Protect Your Family and Your Woodwork
A report done by CBC Marketplace found that when levels of volatile organic chemicals (VOCs) are over 500 ppb, it causes issues for people who have chemical sensitivities. VOCs are particularly an issue in painting and paint coverage, when applying a polyurethane clear coat to wood finishes, and in varnishes and primers.
The Problem of VOCs
A recent study put participants in a controlled work environment for six days. The controlled office space was at the TIEQ lab at the Syracuse Center of Excellence. In the controlled space, levels of VOCs were reduced to 50 micrograms per cubic meter and 40 micrograms of outdoor air was pumped in per minute, per person. The result of the study was that average scores on cognitive tests for those in the space were 101% higher than when working in conventional workspaces. A study done in Sweden found that children living in bedrooms with PGE (a type of VOC) levels in the top 25% increased their likelihood of getting asthma by 100%, their likelihood of experiencing rhinitis by 320%, and their chances of getting eczema by 150%. VOCs cause health issues in both adults and children, and yet studies regularly reveal that organics average two to five times higher indoors than outdoors.

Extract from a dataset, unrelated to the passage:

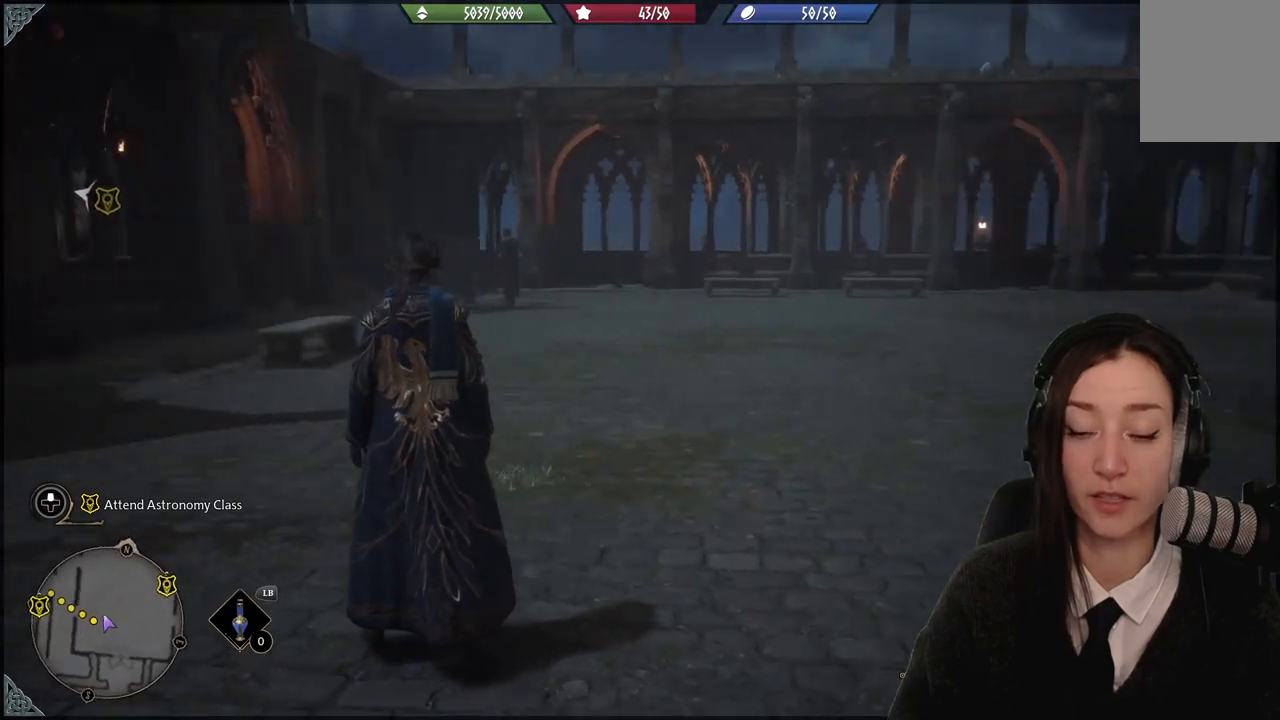
{"buttons": [], "left_stick": "up-left", "right_stick": "center", "events": [[33, "left_stick", "up"], [100, "left_stick", "up-left"], [233, "right_stick", "center"]]}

How to Avoid VOCs With Wood Work
The polyurethane clear coat, varnish layers, and wood stains typically used to work with wood indoors inevitably contain solvents, pigments, and binders that are necessary if they are to work effectively to finish wood. The key is finding materials to lay down a polyurethane clear coat and stain that are effective for protecting the wood and yet minimize human exposure to unwanted chemicals. Here’s how to keep your family’s exposure to a minimum while still protecting hardwood floors and furniture.
- Look for low VOC paint, stain, varnish, and polyurethane clear coat. Federal law now mandates that a VOC rating be included on the labels of all these times. The rating is expressed in grams per liter, or g/l, to explain the concentration of VOCs in the mix. In general, the lower this rating, the better.
- How you use the finish is as important as the rating. While it’s very important that manufacturers produce low VOC products, it’s impossible to eliminate all VOCs completely and still have a varnish, paint, or polyurethane clear coat that actually does the job. Thus how the stain or varnish is used is very important, as well. There are steps you can take to maximize protection, and these include:
- Buying only as much as you need. Don’t keep open and unused supplies around your home or garage. They’ll sit there on the shelf indefinitely emitting chemicals. Find out how your community deals with them and dispose of unused finish and paint properly.
- Do as much work outside as possible. This isn’t always going to work if you’re doing a floor, for example, but whenever it is possible, do things outside and give them a minimum of 24 hours to off-gas. When indoor work is necessary, open windows and run fans. Workers should wear masks, and small children, those sensitive to chemicals, and pregnant women should stay away for two days.
- Choose the longest-lasting finish. In some cases it may be preferable to use things with a higher rating of VOCs if they will last longer and not have to be redone. For example, if the family has not yet moved in, it can be worth it to use the higher VOC, longest lasting stain or polyurethane clear coat available, give the place plenty of time to off-gas with open windows and fans, and then rest in the knowledge that you’ll not have to apply another coat or refinish items for years to come.
- Be Careful of the Worst VOCs Some are definitely worse than others, so whenever possible especially avoid benzen and methylene chloride, toluene, and carbon tetrachloride.
VOCs are necessary in some products, but there are ways to minimize exposure for you and your family. Being careful to buy low VOC products and careful about how you use them is the best way to protect both your family and your investment.